[Opening LISTED RECORDS section]
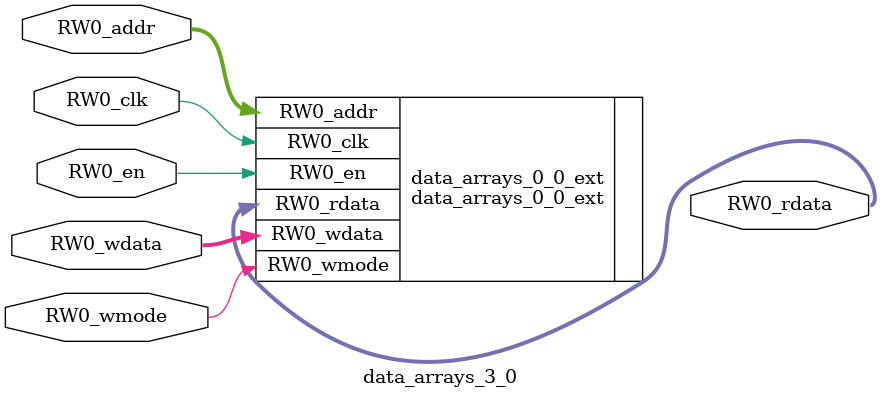
<source format=sv>
`ifndef RANDOMIZE
  `ifdef RANDOMIZE_REG_INIT
    `define RANDOMIZE
  `endif // RANDOMIZE_REG_INIT
`endif // not def RANDOMIZE
`ifndef RANDOMIZE
  `ifdef RANDOMIZE_MEM_INIT
    `define RANDOMIZE
  `endif // RANDOMIZE_MEM_INIT
`endif // not def RANDOMIZE

`ifndef RANDOM
  `define RANDOM $random
`endif // not def RANDOM

// Users can define 'PRINTF_COND' to add an extra gate to prints.
`ifndef PRINTF_COND_
  `ifdef PRINTF_COND
    `define PRINTF_COND_ (`PRINTF_COND)
  `else  // PRINTF_COND
    `define PRINTF_COND_ 1
  `endif // PRINTF_COND
`endif // not def PRINTF_COND_

// Users can define 'ASSERT_VERBOSE_COND' to add an extra gate to assert error printing.
`ifndef ASSERT_VERBOSE_COND_
  `ifdef ASSERT_VERBOSE_COND
    `define ASSERT_VERBOSE_COND_ (`ASSERT_VERBOSE_COND)
  `else  // ASSERT_VERBOSE_COND
    `define ASSERT_VERBOSE_COND_ 1
  `endif // ASSERT_VERBOSE_COND
`endif // not def ASSERT_VERBOSE_COND_

// Users can define 'STOP_COND' to add an extra gate to stop conditions.
`ifndef STOP_COND_
  `ifdef STOP_COND
    `define STOP_COND_ (`STOP_COND)
  `else  // STOP_COND
    `define STOP_COND_ 1
  `endif // STOP_COND
`endif // not def STOP_COND_

// Users can define INIT_RANDOM as general code that gets injected into the
// initializer block for modules with registers.
`ifndef INIT_RANDOM
  `define INIT_RANDOM
`endif // not def INIT_RANDOM

// If using random initialization, you can also define RANDOMIZE_DELAY to
// customize the delay used, otherwise 0.002 is used.
`ifndef RANDOMIZE_DELAY
  `define RANDOMIZE_DELAY 0.002
`endif // not def RANDOMIZE_DELAY

// Define INIT_RANDOM_PROLOG_ for use in our modules below.
`ifndef INIT_RANDOM_PROLOG_
  `ifdef RANDOMIZE
    `ifdef VERILATOR
      `define INIT_RANDOM_PROLOG_ `INIT_RANDOM
    `else  // VERILATOR
      `define INIT_RANDOM_PROLOG_ `INIT_RANDOM #`RANDOMIZE_DELAY begin end
    `endif // VERILATOR
  `else  // RANDOMIZE
    `define INIT_RANDOM_PROLOG_
  `endif // RANDOMIZE
`endif // not def INIT_RANDOM_PROLOG_

module data_arrays_3_0(	// @[DescribedSRAM.scala:17:26]
  input  [7:0]  RW0_addr,
  input         RW0_en,
                RW0_clk,
                RW0_wmode,
  input  [31:0] RW0_wdata,
  output [31:0] RW0_rdata
);

  data_arrays_0_0_ext data_arrays_0_0_ext (	// @[DescribedSRAM.scala:17:26]
    .RW0_addr  (RW0_addr),
    .RW0_en    (RW0_en),
    .RW0_clk   (RW0_clk),
    .RW0_wmode (RW0_wmode),
    .RW0_wdata (RW0_wdata),
    .RW0_rdata (RW0_rdata)
  );
endmodule


</source>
[Closing LISTED RECORDS section]
## REQUIRED ACTION
Look over the entries above. Copy every line that contains the word "VERILATOR".

## WRITTEN SOLUTION
    `ifdef VERILATOR
    `else  // VERILATOR
    `endif // VERILATOR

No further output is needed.